Myth No 2: I have back pain, so I should stay in bed and rest

  • You should certainly avoid aggravating it for the first few days but….
  • Bed rest is not advised – it will make your pain worse and make you stiff.
  • Keep gently active and return to all activities within your pain-free limits, including going to work.

Myth No 3: My back pain is due to something being ‘out of place’

  • The joints may not be moving smoothly but they are not ‘out of place’.
  • X-rays and scans rarely show any joint displacement.
  • The popping noise you may hear when being manipulated is not a bone or a joint going back into place. The noise you hear is negative air pressure in that joint being released by the thrust of the manipulation.

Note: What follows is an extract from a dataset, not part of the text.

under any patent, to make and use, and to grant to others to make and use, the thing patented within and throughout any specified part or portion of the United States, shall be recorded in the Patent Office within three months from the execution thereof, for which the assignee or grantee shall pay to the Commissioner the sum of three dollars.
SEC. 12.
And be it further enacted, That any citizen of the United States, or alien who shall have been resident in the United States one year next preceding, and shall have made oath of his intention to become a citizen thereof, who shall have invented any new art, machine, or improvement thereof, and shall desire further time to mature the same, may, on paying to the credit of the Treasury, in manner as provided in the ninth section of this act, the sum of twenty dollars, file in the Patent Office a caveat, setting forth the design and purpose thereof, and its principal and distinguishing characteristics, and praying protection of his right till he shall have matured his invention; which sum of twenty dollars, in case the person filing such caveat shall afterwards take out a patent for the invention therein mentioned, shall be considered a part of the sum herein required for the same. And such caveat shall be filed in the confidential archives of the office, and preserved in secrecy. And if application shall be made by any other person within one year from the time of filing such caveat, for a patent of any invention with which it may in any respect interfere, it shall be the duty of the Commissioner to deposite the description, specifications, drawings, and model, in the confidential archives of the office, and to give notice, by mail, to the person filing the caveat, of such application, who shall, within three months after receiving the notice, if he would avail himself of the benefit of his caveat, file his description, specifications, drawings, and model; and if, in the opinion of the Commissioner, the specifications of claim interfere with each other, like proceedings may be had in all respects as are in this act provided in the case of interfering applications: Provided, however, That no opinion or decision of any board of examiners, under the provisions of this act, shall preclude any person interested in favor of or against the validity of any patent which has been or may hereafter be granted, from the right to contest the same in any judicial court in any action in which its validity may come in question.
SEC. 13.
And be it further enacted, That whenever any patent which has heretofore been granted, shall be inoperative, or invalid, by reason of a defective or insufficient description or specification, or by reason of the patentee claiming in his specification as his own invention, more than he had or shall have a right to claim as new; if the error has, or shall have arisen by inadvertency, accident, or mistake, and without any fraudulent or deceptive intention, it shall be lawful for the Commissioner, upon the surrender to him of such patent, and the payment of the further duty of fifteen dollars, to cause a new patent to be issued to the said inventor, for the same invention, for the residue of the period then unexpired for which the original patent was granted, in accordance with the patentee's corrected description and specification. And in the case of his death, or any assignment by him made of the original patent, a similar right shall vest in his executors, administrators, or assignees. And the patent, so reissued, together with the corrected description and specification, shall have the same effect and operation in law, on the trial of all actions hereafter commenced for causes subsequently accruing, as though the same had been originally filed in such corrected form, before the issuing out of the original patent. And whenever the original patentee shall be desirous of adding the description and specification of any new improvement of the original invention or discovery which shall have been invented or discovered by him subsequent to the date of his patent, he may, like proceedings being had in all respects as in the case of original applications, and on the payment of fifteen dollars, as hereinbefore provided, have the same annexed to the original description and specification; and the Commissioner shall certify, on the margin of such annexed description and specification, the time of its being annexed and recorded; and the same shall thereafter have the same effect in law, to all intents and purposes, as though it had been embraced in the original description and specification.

Myth No 4: I need a scan or X-ray for my back pain

In most cases of LBP, scans are not necessary as the result of them will not affect the treatment you need to clear the pain. Your Chartered Physiotherapist will request a scan if:
  1. There are signs of a serious problem (we call these red flags)
  2. You are not responding to treatment as we expect you to
  3. Most back pain is what we call “non-specific” and the scans and X-Rays will only show normal ageing.

 

Myth No 5: I need an operation to cure my back pain

  • Only a very small amount of people with back pain require surgery.
  • It is not usually the first choice of treatment and is often only considered as a very last resort
  • There is no quick fix for back pain, but exercise will keep you supple and strong which will prevent future episodes of back pain.